# TASKS FOR THIS EXERCISE
[a] Answer these questions from the article on the Bush and Gore economic plans, marking each answer (i), (ii) or (iii):
(i) At what amount over the next 10 years does David Wyss price the two candidates' tax and spending plans?
(ii) How much more than it pays out does the Congressional Budget Office estimate the government will take in over the next 10 years?
(iii) Who heads the investment-policy committee of Goldman Sachs?
[b] For each statement, say yes or no according to whether it agrees with the article on the Bush and Gore economic plans, and quote the words that decide it:
(i) Wyss says voters should choose between the plans based on their economic impact.
(ii) Both campaigns accept a Congressional Budget Office surplus estimate.
(iii) The less partisan board members think Gore's approach would best prepare the economy for shocks a quarter-century ahead.
[c] Write the next part of the article on the Bush and Gore economic plans, beginning after its final sentence.

*** DOCUMENT SECTION Section Begins ***

What's The Difference?

  • The numbers sound gigantic, awesome, mind boggling. Match them up against the stunning dimensions of the U.S. economy, though, and the figures the Al Gore and George W. Bush campaigns brandish on the stump suddenly shrink to a kind of marginal gloss. That was one of the first and most often made observations by TIME's Board of Economists when asked to weigh the presidential candidates' competing programs in the national balance. David Wyss, the nonpartisan chief economist of Standard & Poor, prices Bush's and Gore's tax and spending plans at around $1.5 trillion over the next 10 years. That sounds like an awful lot of money, and it is, but in fact it would amount to only about 1% of the total of goods and services the economy is expected to produce over that period.

    The upshot: anyone who expects to vote for Bush or Gore according to whose plan seems most likely to keep the U.S. boom bubbling should look for another basis on which to choose. TIME's board painted a rosy picture of economic prospects for the next 10 years--no matter which presidential hopeful wields the brush for the finishing touches. Says Wyss: "You've got to choose between these plans--and between these plans and nothing--on the basis of equity and social effects, not on their economic impact."

    Even if the boom does roll on for a decade longer, there is a question of which approach, Bush's or Gore's, would leave the economy in the best shape to weather the shocks foreseeable a quarter-century or so ahead. In the view of the less partisan members of TIME's board, the answer is, neither. But the competing plans pose quite different answers to the question of how best to distribute the benefits--or more bluntly, to that fundamental political question, Who gets what?

    There are large areas of agreement between the two sides--much wider than anyone would guess from hearing the candidates slam each other. Agreement begins with the most basic calculation: How much money will be available to fund tax cuts and new spending and to pay off federal debt? Both sides accept a Congressional Budget Office estimate that with no changes in policy, the government will rake in a staggering $4.6 trillion more than it pays out over the next 10 years.

    Relatively apolitical members of TIME's board--Wyss and Abby Joseph Cohen, head of the investment-policy committee of Goldman Sachs--are not so sure about that. They cannot suppress a nagging memory: five years or so ago, most economists were forecasting huge federal deficits as far as the eye could see--with as much certainty as they are now predicting giant surpluses for the next decade. Could the current optimism be equally off base?

*** DOCUMENT SECTION Section Ends ***
*** EXTRACTED ENTRIES Section Begins ***

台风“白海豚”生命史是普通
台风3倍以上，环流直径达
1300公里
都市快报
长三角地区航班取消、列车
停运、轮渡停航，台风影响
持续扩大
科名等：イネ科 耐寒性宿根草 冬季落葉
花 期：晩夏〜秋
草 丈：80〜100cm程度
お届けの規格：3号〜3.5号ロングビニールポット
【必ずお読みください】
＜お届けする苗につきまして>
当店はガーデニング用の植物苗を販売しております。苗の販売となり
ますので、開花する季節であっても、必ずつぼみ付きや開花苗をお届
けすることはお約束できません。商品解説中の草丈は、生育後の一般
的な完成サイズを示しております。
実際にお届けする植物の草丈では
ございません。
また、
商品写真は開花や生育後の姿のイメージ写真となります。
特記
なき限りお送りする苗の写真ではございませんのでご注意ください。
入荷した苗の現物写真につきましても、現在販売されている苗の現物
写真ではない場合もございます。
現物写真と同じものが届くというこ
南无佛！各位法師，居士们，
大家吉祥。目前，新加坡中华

*** EXTRACTED ENTRIES Section Ends ***
*** EXTRACTED ENTRIES Section Begins ***

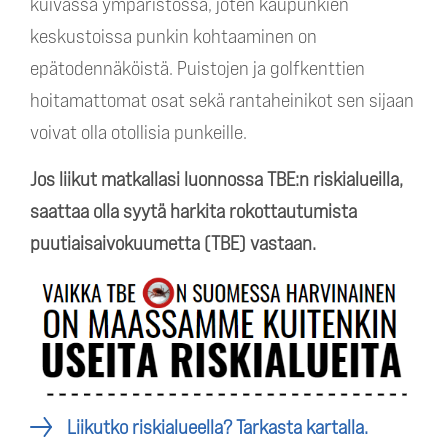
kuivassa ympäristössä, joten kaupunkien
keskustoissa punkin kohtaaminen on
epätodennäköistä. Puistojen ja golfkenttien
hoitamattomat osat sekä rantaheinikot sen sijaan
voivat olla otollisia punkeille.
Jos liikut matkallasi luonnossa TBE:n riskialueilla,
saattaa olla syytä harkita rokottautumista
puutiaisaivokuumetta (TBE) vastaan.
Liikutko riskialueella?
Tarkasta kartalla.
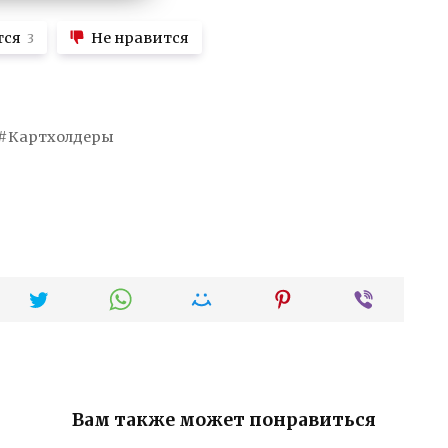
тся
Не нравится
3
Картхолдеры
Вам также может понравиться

*** EXTRACTED ENTRIES Section Ends ***
*** EXTRACTED ENTRIES Section Begins ***

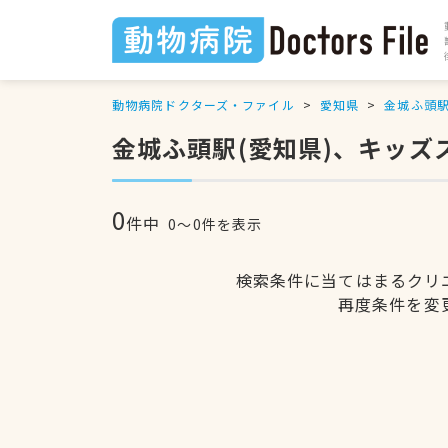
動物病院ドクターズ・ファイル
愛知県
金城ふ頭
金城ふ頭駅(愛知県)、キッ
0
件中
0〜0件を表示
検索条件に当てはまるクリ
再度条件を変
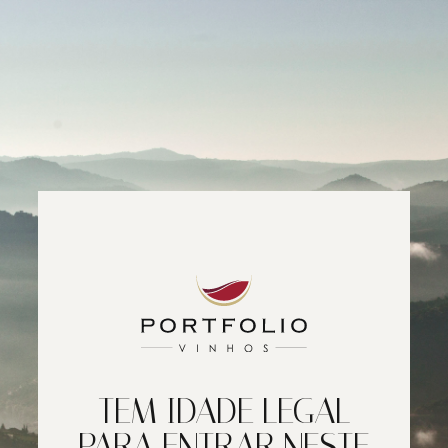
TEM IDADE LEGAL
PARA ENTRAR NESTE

*** EXTRACTED ENTRIES Section Ends ***

# RESPONSES IN ORDER
[a]
(i) Around $1.5 trillion.
(ii) $4.6 trillion.
(iii) Abby Joseph Cohen.

[b]
(i) No: "on the basis of equity and social effects, not on their economic impact."
(ii) Yes: "Both sides accept a Congressional Budget Office estimate"
(iii) No: "the answer is, neither."

[c]
    Democrat Robert Reischauer, president of the Urban Institute and former director of the CBO, points out some ways in which his old agency's forecasts seem more than shaky. The CBO assumes that "discretionary" spending--the amount that Congress is free to raise or lower each year--will increase only as much as inflation does. "Totally unrealistic," says Reischauer. Another assumption is that certain tax credits will expire on schedule, although Congress always extends them, and that the alternative minimum tax, paid by people who get large amounts of income from otherwise tax-sheltered sources, will continue unchanged. "There is no way on God's green earth" that will happen, says Reischauer; Congress will change the tax because it is beginning to hit middle-income people as well as tax-shelter millionaires.

    On the other hand, Republican Lawrence Lindsey, a resident scholar at the American Enterprise Institute and former member of the Federal Reserve Board, lists some ways in which the CBO estimates are too conservative. Most important, the cbo estimates the U.S. economy will grow at an average rate of only 2.7% a year over the next 10 years, while TIME's Board of Economists believes potential growth may be as high as 4% annually. Every percentage-point increase in growth increases federal tax collections 1.4%, says Lindsey, so revenues could easily rise far more than the cbo figures. Reischauer agrees, and believes the opposing errors probably offset each other, leaving the $4.6 trillion as a reasonable base for planning.

    Saving the Big One
    The biggest part of that, $2.4 trillion, is expected to come from the Social Security system. Gore and Bush partisans fully agree that all that surplus should in effect be saved by using it entirely to pay off debt. That leaves $2.2 trillion "for other priorities," as Lindsey puts it, and the biggest difference between the two campaigns is whether to address those priorities "mostly on the tax-cut side," as Bush would, or "on the spending-increase side," a la Gore. Even these differences, however, are somewhat less than absolute. Gore also is proposing tax cuts, though smaller than Bush's and distributed differently. Bush, like Gore, wants to add a prescription-drug benefit to Medicare, though it may be smaller than Gore's.